> _Anhand der Angaben_
1. Zitiere aus dem Text über die Inszenierung im Kölner Staatenhaus wörtlich die Stelle, die bei „In fahlem Licht" beginnt und bei „Gnade walten lässt." endet.
2. Entscheide für jede Aussage, ob sie mit dem Text über die Inszenierung im Kölner Staatenhaus übereinstimmt, und belege dein Ja oder Nein mit den entscheidenden Worten des Textes als wörtlichem Zitat: (a) Auf der Bühne liegt hinter der Frau ein Mann. (b) Das Werk ist für drei Stimmen geschrieben. (c) Zur Gefängniszelle gehört ein mit Wasser gefülltes Aquarium.

> _Vorliegender Text_

^^^^^^^^

In fahlem Licht liegen zwei Körper auf der Bühne des Kölner Staatenhauses: eine Frau, hinter ihr ein Mann, Sophie und Hans Scholl, Symbole des jungen deutschen Widerstands zum NS-Regime. Über und neben ihnen eine nackte Glühbirne und ein mit Wasser gefülltes Aquarium als elementare und variable Elemente einer Gefängniszelle. Unter laut aufeinanderschlagenden Metallstäben beginnt eine visuell und musikalisch eindrucksvolle Inszenierung und Interpretation eines musikalischen Werks für zwei Stimmen und 15 Instrumente, das in seiner stringenten Atonalität allerdings auch mit dem Zuhörer keine Gnade walten lässt.

^^^^^^^^

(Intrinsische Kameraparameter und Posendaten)
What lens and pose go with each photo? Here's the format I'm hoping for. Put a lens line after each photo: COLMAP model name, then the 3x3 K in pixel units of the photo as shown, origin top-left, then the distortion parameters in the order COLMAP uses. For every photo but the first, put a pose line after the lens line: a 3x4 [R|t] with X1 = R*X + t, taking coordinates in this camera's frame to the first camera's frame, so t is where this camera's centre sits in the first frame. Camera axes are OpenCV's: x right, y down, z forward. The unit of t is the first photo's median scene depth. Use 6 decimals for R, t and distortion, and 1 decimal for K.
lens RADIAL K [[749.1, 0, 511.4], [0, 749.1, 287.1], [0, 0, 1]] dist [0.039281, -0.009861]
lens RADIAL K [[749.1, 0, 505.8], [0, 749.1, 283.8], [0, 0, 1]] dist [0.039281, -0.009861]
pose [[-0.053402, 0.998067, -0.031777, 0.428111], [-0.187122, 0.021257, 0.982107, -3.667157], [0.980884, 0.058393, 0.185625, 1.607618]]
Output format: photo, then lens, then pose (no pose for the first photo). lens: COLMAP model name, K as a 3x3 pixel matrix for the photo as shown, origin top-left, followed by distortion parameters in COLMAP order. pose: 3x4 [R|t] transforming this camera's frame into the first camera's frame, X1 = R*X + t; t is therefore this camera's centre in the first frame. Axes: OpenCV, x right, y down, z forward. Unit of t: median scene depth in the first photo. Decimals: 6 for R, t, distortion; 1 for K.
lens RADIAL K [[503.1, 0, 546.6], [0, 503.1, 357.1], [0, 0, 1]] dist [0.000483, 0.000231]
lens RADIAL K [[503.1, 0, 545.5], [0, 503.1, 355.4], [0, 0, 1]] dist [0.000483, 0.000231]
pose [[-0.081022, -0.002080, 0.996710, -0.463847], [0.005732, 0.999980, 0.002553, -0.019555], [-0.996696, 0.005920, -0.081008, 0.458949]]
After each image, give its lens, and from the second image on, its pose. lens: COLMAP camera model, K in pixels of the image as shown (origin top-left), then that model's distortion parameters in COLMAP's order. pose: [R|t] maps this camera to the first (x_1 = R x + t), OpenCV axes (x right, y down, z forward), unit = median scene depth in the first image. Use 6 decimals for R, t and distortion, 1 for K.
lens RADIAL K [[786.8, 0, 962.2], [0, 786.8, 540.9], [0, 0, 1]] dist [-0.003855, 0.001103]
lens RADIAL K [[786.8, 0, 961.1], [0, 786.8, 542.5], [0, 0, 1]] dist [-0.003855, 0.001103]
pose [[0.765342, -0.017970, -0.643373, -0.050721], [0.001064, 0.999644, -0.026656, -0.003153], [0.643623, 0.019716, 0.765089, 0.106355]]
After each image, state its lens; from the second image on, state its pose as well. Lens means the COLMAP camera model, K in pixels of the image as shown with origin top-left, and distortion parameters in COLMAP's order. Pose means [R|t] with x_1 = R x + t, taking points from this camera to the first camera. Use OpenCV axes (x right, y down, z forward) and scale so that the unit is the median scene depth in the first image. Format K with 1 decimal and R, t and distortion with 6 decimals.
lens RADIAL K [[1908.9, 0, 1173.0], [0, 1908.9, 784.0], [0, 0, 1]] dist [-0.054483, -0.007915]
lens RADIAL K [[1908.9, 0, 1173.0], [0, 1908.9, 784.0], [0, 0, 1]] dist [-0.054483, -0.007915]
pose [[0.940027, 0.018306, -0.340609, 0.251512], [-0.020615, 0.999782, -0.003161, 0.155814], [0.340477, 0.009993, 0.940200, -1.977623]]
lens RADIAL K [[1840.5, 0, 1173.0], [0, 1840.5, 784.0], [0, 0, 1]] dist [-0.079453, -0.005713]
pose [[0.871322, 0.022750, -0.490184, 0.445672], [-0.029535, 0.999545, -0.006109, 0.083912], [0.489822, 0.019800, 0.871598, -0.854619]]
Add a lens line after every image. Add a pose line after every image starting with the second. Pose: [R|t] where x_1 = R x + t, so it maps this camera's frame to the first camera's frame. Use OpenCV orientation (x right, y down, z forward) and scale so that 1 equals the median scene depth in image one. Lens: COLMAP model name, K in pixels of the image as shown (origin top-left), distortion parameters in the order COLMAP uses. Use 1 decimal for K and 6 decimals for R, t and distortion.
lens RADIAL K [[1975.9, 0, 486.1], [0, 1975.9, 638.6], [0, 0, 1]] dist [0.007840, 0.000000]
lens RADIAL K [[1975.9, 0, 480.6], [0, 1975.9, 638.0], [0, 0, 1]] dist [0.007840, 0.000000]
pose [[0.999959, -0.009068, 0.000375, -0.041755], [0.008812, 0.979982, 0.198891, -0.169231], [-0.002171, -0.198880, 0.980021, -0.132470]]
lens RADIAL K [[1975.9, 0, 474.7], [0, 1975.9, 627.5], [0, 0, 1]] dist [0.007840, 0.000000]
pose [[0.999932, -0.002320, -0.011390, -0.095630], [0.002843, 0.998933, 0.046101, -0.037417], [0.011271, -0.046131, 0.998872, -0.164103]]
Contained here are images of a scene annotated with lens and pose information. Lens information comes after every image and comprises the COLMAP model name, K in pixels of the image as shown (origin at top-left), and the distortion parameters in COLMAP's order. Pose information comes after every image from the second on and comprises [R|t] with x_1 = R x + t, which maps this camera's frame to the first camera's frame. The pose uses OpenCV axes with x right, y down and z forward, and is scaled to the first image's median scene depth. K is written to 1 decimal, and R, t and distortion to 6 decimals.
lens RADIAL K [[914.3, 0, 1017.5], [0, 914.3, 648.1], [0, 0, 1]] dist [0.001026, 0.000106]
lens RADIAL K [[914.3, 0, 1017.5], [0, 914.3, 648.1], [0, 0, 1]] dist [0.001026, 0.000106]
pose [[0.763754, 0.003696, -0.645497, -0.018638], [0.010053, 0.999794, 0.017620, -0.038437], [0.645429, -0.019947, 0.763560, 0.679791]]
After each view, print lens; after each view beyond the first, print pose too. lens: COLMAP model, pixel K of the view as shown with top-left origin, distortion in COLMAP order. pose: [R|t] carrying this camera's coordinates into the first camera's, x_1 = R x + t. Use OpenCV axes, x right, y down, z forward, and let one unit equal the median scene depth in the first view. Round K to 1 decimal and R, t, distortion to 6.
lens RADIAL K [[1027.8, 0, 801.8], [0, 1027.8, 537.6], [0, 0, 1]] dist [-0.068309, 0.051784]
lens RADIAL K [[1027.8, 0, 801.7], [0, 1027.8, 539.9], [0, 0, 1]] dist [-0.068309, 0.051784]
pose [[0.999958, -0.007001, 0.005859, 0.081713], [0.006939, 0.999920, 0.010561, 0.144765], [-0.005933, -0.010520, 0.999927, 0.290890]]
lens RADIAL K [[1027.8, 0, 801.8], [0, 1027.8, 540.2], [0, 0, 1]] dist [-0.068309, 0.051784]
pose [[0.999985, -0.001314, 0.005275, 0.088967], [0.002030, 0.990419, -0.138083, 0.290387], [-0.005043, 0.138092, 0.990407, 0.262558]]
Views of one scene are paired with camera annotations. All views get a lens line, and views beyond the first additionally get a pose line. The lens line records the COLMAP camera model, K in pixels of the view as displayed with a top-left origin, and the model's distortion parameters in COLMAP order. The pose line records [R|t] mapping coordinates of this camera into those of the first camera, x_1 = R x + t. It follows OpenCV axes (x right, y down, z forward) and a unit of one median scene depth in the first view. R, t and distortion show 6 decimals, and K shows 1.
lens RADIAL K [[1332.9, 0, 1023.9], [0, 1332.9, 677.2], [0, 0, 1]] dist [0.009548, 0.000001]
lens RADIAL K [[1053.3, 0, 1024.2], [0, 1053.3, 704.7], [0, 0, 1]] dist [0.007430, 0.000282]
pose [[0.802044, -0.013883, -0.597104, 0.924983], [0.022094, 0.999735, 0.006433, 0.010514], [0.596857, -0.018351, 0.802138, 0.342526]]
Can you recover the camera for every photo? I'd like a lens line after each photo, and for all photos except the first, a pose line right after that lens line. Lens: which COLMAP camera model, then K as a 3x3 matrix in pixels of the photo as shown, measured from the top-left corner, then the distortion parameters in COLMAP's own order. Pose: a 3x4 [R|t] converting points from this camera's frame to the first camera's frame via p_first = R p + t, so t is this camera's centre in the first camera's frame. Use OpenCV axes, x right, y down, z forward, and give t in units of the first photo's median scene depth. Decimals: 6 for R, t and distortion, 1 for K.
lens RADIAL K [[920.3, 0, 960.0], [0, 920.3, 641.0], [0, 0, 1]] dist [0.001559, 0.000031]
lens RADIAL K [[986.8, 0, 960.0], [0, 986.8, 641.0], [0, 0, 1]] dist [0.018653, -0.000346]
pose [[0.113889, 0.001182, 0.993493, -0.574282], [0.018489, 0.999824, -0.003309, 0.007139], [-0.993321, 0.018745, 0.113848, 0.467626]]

^^^^^^^^

> _Lösungen der Aufgaben_
1.
In fahlem Licht liegen zwei Körper auf der Bühne des Kölner Staatenhauses: eine Frau, hinter ihr ein Mann, Sophie und Hans Scholl, Symbole des jungen deutschen Widerstands zum NS-Regime. Über und neben ihnen eine nackte Glühbirne und ein mit Wasser gefülltes Aquarium als elementare und variable Elemente einer Gefängniszelle. Unter laut aufeinanderschlagenden Metallstäben beginnt eine visuell und musikalisch eindrucksvolle Inszenierung und Interpretation eines musikalischen Werks für zwei Stimmen und 15 Instrumente, das in seiner stringenten Atonalität allerdings auch mit dem Zuhörer keine Gnade walten lässt.

2.
(a) Ja: „eine Frau, hinter ihr ein Mann"
(b) Nein: „für zwei Stimmen und 15 Instrumente"
(c) Ja: „ein mit Wasser gefülltes Aquarium als elementare und variable Elemente einer Gefängniszelle"